Work order
The entries below must be retyped in full. Keep every word the same.

Information
-- Opening Marker --

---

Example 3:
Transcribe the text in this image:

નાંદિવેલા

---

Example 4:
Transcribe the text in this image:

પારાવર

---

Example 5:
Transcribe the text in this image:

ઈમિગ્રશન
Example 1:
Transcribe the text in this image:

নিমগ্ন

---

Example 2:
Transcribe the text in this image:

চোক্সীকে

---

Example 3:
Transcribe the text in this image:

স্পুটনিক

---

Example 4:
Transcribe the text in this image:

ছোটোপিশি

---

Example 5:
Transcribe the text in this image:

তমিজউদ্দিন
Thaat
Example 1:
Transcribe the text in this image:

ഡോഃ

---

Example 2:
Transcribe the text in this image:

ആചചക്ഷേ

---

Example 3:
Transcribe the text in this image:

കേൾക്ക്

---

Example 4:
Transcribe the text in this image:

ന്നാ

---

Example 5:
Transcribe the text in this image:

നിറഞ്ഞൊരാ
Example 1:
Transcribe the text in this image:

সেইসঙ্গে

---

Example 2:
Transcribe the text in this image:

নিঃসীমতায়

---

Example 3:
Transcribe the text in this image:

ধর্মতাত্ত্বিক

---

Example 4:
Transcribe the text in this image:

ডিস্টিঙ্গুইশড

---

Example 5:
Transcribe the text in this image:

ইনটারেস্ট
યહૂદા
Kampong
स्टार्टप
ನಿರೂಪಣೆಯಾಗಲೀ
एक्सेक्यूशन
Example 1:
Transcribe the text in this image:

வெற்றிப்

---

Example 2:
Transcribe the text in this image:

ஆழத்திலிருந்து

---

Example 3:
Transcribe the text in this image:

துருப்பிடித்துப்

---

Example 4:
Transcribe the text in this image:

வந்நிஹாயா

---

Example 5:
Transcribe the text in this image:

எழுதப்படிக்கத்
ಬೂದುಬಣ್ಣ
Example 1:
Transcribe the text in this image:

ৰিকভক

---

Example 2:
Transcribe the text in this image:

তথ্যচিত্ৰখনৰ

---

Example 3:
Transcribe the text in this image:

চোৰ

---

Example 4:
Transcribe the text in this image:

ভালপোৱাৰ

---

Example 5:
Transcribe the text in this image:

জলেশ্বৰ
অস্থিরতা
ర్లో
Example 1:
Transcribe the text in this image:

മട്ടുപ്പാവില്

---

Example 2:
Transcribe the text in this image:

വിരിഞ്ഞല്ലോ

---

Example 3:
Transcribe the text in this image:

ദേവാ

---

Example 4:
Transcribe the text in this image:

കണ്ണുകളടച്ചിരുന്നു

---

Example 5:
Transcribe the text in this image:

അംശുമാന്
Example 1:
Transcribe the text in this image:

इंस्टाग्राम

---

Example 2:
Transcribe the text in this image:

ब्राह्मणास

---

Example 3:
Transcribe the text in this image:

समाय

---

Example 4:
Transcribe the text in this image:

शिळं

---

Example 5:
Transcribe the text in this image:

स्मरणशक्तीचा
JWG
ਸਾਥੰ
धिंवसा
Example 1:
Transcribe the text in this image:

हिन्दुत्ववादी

-- Closing Marker --

Exercise solution
---

Example 3:
Transcribe the text in this image:

નાંદિવેલા

---

Example 4:
Transcribe the text in this image:

પારાવર

---

Example 5:
Transcribe the text in this image:

ઈમિગ્રશન
Example 1:
Transcribe the text in this image:

নিমগ্ন

---

Example 2:
Transcribe the text in this image:

চোক্সীকে

---

Example 3:
Transcribe the text in this image:

স্পুটনিক

---

Example 4:
Transcribe the text in this image:

ছোটোপিশি

---

Example 5:
Transcribe the text in this image:

তমিজউদ্দিন
Thaat
Example 1:
Transcribe the text in this image:

ഡോഃ

---

Example 2:
Transcribe the text in this image:

ആചചക്ഷേ

---

Example 3:
Transcribe the text in this image:

കേൾക്ക്

---

Example 4:
Transcribe the text in this image:

ന്നാ

---

Example 5:
Transcribe the text in this image:

നിറഞ്ഞൊരാ
Example 1:
Transcribe the text in this image:

সেইসঙ্গে

---

Example 2:
Transcribe the text in this image:

নিঃসীমতায়

---

Example 3:
Transcribe the text in this image:

ধর্মতাত্ত্বিক

---

Example 4:
Transcribe the text in this image:

ডিস্টিঙ্গুইশড

---

Example 5:
Transcribe the text in this image:

ইনটারেস্ট
યહૂદા
Kampong
स्टार्टप
ನಿರೂಪಣೆಯಾಗಲೀ
एक्सेक्यूशन
Example 1:
Transcribe the text in this image:

வெற்றிப்

---

Example 2:
Transcribe the text in this image:

ஆழத்திலிருந்து

---

Example 3:
Transcribe the text in this image:

துருப்பிடித்துப்

---

Example 4:
Transcribe the text in this image:

வந்நிஹாயா

---

Example 5:
Transcribe the text in this image:

எழுதப்படிக்கத்
ಬೂದುಬಣ್ಣ
Example 1:
Transcribe the text in this image:

ৰিকভক

---

Example 2:
Transcribe the text in this image:

তথ্যচিত্ৰখনৰ

---

Example 3:
Transcribe the text in this image:

চোৰ

---

Example 4:
Transcribe the text in this image:

ভালপোৱাৰ

---

Example 5:
Transcribe the text in this image:

জলেশ্বৰ
অস্থিরতা
ర్లో
Example 1:
Transcribe the text in this image:

മട്ടുപ്പാവില്

---

Example 2:
Transcribe the text in this image:

വിരിഞ്ഞല്ലോ

---

Example 3:
Transcribe the text in this image:

ദേവാ

---

Example 4:
Transcribe the text in this image:

കണ്ണുകളടച്ചിരുന്നു

---

Example 5:
Transcribe the text in this image:

അംശുമാന്
Example 1:
Transcribe the text in this image:

इंस्टाग्राम

---

Example 2:
Transcribe the text in this image:

ब्राह्मणास

---

Example 3:
Transcribe the text in this image:

समाय

---

Example 4:
Transcribe the text in this image:

शिळं

---

Example 5:
Transcribe the text in this image:

स्मरणशक्तीचा
JWG
ਸਾਥੰ
धिंवसा
Example 1:
Transcribe the text in this image:

हिन्दुत्ववादी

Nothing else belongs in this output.